IMMERSED in his incessant battle to inform the world of the danger of a nuclear war and to succeed in persuading President Obama not to pull the trigger, Comandante en Jefe Fidel Castro Ruz met on Monday, August 23 with Cuban scientists to talk about nuclear weapons and the danger of a nuclear conflagration.

Your browser may not support display of this image. For two hours, the leader of the Revolution exchanged ideas with and asked countless questions of Dr. Tomás Gutiérrez Pérez, general director of the Institute of Meteorology; José Fidel Santana Núñez, president of the Nuclear Energy and Advanced Technology Agency attached to the Ministry of Science, Technology and the Environment (CITMA); Colonel José Luis Navarro Marrero, head of the Science and Technology Secretariat of the Revolutionary Armed Forces; and Dr. Fidel Castro Díaz-Balart, scientific advisor for the Council of State.

Hiroshima and Nagasaki; uranium, plutonium and hydrogen bombs; the military nuclear capacity of the major powers; areas of radioactivity that could be caused by the explosion of a nuclear bomb according to its power; the sinking of the Russian nuclear submarine in 2000; the so-called nuclear winter; and other issues of interest were discussed at the meeting.

Fidel evoked the days of the October Missile Crisis, the process that led to the agreement to site Soviet missiles in Cuba, the danger that lies ahead for our country and the world, the errors of Krushchev and Kennedy. “Kennedy himself was horrified at how close war was,” he noted.

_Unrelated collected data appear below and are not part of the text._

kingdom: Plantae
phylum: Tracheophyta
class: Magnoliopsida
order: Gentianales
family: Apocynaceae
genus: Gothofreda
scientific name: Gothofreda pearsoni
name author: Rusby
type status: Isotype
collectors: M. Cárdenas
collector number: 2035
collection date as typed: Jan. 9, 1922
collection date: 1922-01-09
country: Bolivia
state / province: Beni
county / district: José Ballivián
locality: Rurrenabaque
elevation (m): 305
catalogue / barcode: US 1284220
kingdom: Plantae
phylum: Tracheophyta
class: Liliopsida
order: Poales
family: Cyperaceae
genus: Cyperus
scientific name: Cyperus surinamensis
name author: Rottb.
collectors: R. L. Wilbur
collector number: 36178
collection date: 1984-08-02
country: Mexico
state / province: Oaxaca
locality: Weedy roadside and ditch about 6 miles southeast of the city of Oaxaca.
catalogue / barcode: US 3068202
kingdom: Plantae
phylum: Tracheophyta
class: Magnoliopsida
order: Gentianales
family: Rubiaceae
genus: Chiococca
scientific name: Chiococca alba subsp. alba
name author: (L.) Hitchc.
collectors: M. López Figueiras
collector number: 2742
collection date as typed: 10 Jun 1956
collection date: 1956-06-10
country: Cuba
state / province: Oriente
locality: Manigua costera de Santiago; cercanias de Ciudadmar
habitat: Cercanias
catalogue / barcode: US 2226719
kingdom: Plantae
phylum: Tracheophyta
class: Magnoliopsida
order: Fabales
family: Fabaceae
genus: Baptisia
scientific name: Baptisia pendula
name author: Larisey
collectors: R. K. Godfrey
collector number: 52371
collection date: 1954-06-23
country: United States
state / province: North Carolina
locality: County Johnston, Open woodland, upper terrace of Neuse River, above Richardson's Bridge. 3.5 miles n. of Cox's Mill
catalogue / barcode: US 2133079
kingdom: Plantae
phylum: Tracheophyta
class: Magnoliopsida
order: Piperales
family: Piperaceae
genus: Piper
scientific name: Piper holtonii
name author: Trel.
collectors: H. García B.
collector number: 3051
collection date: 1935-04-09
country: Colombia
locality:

“We were not interested in having missiles here, or having a base. We were more interested in the country’s image. A Soviet base devalued the image of the Revolution, its capacity to influence in the region. Why did we accept them? For us it was very hard. But it was a question of internationalism.” And he recalled the meeting with the revolutionary leadership at which he proposed, “If we are hoping that the socialist camp would sacrifice itself and fight for us, we have to be prepared to sacrifice ourselves for them.”

That historic memory served for Fidel to analyze the current dangers, with almost 25,000 nuclear devices in the world: “Doesn’t it seem a thing of lunatics to you?” he asked the scientists. “On this planet, 100 nuclear bombs are enough to provoke a nuclear winter. That isn’t a thing of sane people.”

He later commented: “It would seem that this is going to be the first war of the world, and human history knows nothing else but wars. Since humans had clubs they have devoted themselves to making war. All those reasonings are erroneous, and for that reason I am making the effort to try and persuade of the danger of war. Who knew until very recently of the danger of war? Who spoke about that? Who is controlling all of the world media?

“Here, everything is going to depend on one man; not because he is powerful, but because he is the only one who has the faculty to pull the trigger. If he doesn’t pull it the whole world is going to be grateful to him, even the millionaires; even Israel will be grateful to him,” concluded the Comandante en Jefe, with the conviction that scientists can also help a lot in this battle of creating awareness of the grave risks to humanity.